> _DATA SECTION_:
= = = =
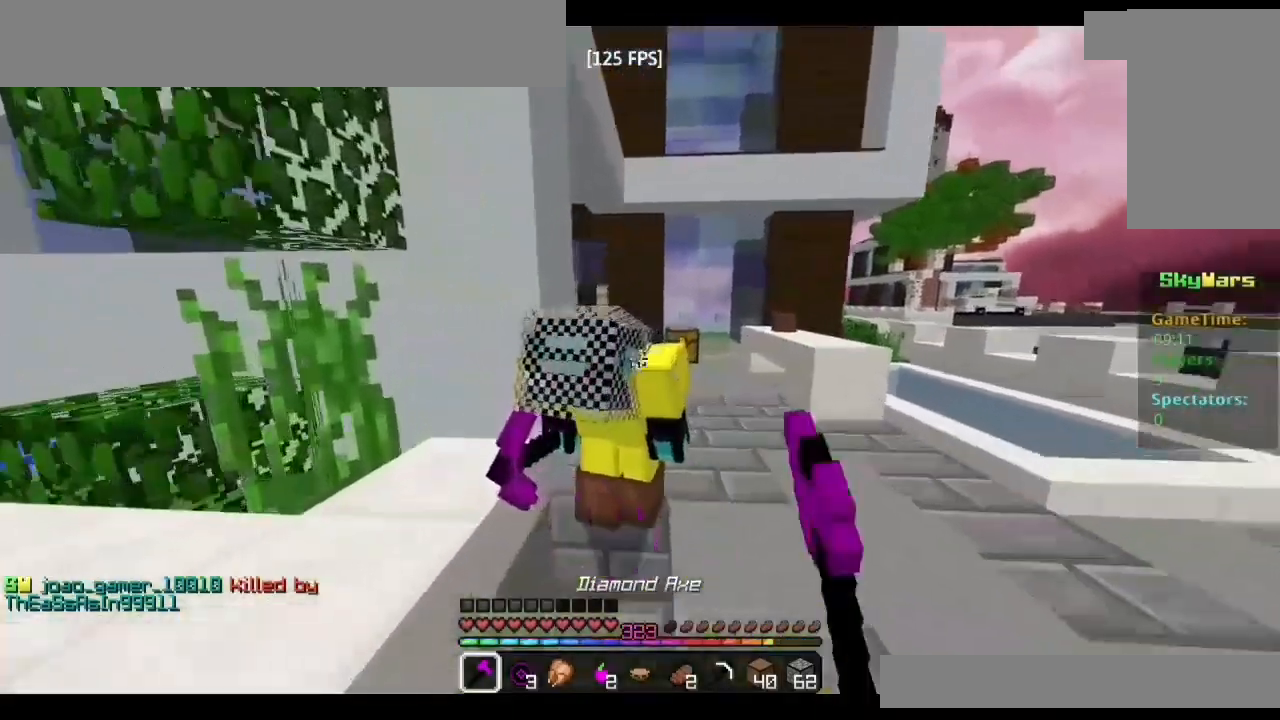
{"keys": ["w"], "mouse": [], "events": [[50, "s", "down"], [67, "mouse_left", "up"], [117, "mouse_left", "down"], [167, "mouse_left", "up"], [200, "mouse_left", "down"], [250, "mouse_left", "up"], [300, "mouse_left", "down"], [333, "mouse_left", "up"], [350, "s", "up"], [383, "mouse_left", "down"], [417, "mouse_left", "up"], [433, "w", "down"], [450, "mouse_left", "down"], [500, "mouse_left", "up"]]}
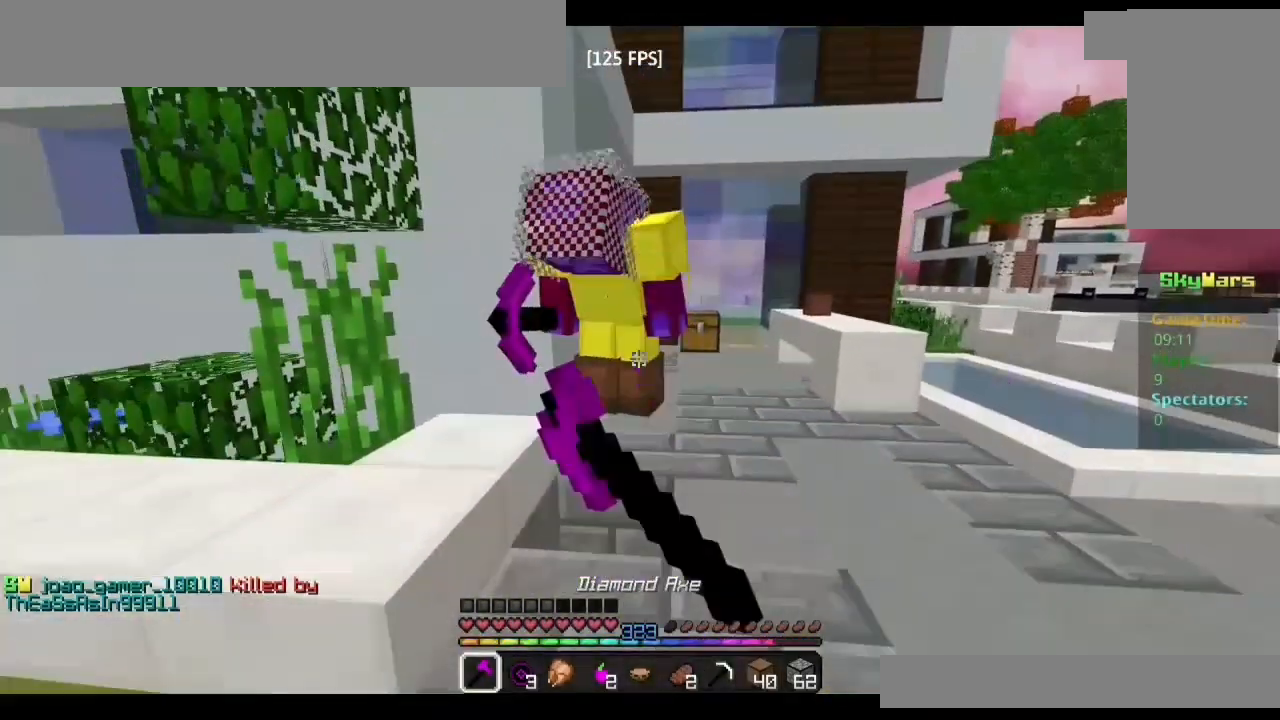
{"keys": ["s"], "mouse": ["left"], "events": [[33, "mouse_left", "down"], [100, "mouse_left", "up"], [133, "mouse_left", "down"], [183, "space", "down"], [200, "mouse_left", "up"], [217, "mouse_left", "down"], [267, "mouse_left", "up"], [283, "space", "up"], [300, "mouse_left", "down"], [467, "w", "up"], [500, "s", "down"]]}
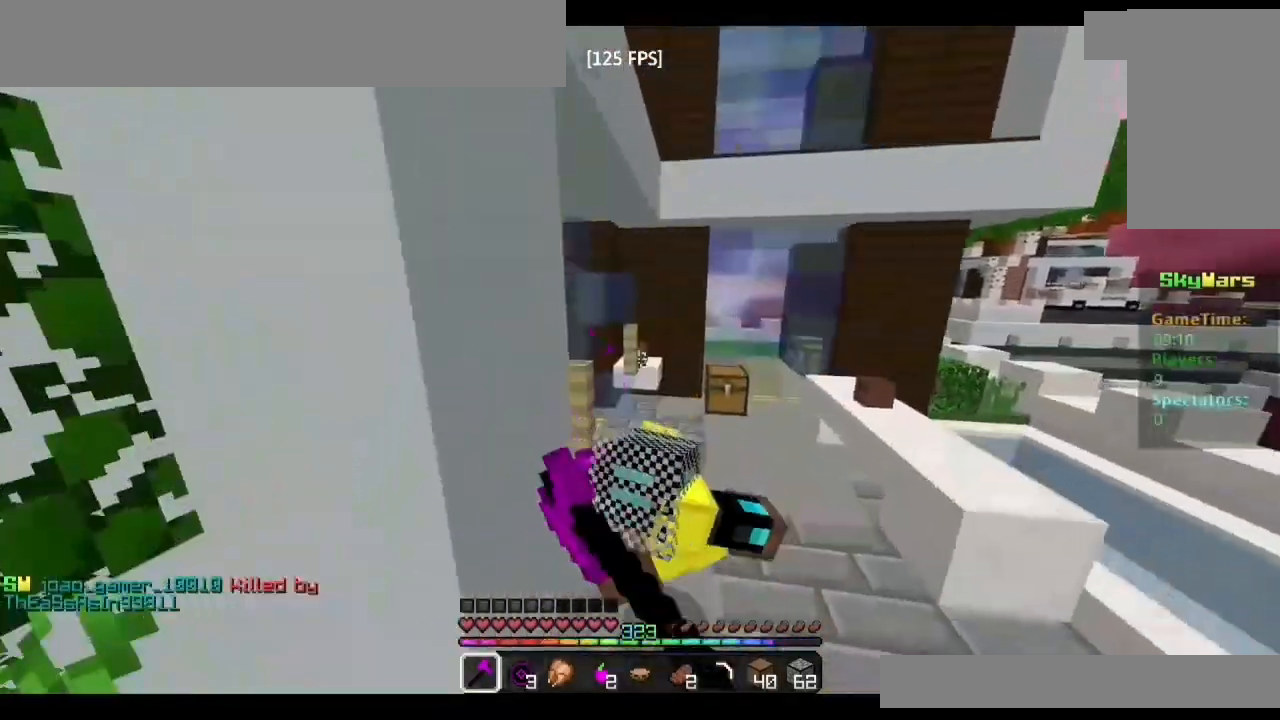
{"keys": ["w"], "mouse": [], "events": [[33, "mouse_left", "up"], [150, "mouse_left", "down"], [167, "d", "down"], [233, "s", "up"], [350, "d", "up"], [367, "w", "down"], [483, "mouse_left", "up"]]}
= = = =
Without copying any picture, repeat the full listing above word for word.

> _RESULT FOR THIS TASK_:
{"keys": ["w"], "mouse": [], "events": [[50, "s", "down"], [67, "mouse_left", "up"], [117, "mouse_left", "down"], [167, "mouse_left", "up"], [200, "mouse_left", "down"], [250, "mouse_left", "up"], [300, "mouse_left", "down"], [333, "mouse_left", "up"], [350, "s", "up"], [383, "mouse_left", "down"], [417, "mouse_left", "up"], [433, "w", "down"], [450, "mouse_left", "down"], [500, "mouse_left", "up"]]}
{"keys": ["s"], "mouse": ["left"], "events": [[33, "mouse_left", "down"], [100, "mouse_left", "up"], [133, "mouse_left", "down"], [183, "space", "down"], [200, "mouse_left", "up"], [217, "mouse_left", "down"], [267, "mouse_left", "up"], [283, "space", "up"], [300, "mouse_left", "down"], [467, "w", "up"], [500, "s", "down"]]}
{"keys": ["w"], "mouse": [], "events": [[33, "mouse_left", "up"], [150, "mouse_left", "down"], [167, "d", "down"], [233, "s", "up"], [350, "d", "up"], [367, "w", "down"], [483, "mouse_left", "up"]]}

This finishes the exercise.